Task goal: If a line in the entries contains the word "pixel", list it.

Recorded information:
▽

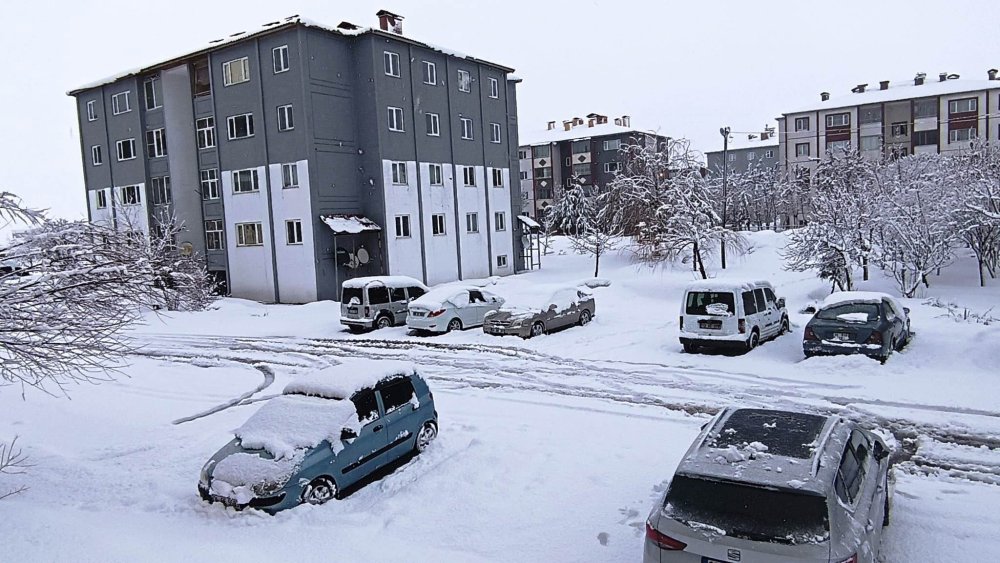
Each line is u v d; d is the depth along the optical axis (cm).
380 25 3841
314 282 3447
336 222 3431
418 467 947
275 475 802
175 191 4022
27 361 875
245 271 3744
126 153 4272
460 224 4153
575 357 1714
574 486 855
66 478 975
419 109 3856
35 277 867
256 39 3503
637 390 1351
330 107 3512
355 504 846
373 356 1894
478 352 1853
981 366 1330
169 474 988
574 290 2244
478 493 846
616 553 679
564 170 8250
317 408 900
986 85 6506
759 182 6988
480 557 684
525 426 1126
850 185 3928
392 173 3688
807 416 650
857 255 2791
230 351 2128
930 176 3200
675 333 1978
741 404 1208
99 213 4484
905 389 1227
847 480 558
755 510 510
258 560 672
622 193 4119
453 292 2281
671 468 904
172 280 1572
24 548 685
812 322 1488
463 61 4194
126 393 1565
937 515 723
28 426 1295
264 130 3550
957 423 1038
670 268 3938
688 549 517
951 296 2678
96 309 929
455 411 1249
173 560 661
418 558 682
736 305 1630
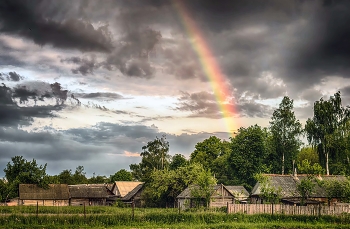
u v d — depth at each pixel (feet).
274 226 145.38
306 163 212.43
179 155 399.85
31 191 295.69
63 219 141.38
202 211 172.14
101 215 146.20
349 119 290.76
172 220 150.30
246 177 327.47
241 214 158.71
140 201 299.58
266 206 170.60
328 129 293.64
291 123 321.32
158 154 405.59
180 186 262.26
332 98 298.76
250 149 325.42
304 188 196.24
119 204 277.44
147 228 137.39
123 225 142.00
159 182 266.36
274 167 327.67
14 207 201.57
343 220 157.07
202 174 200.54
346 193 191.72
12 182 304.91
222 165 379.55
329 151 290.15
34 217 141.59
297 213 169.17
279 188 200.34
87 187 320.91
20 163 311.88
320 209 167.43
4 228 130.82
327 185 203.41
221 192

△
▽

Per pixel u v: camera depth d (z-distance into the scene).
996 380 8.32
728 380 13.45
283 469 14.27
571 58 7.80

△

Written solution:
u v d — depth at each pixel (feet).
Per pixel u v: camera depth d (z-distance into the scene).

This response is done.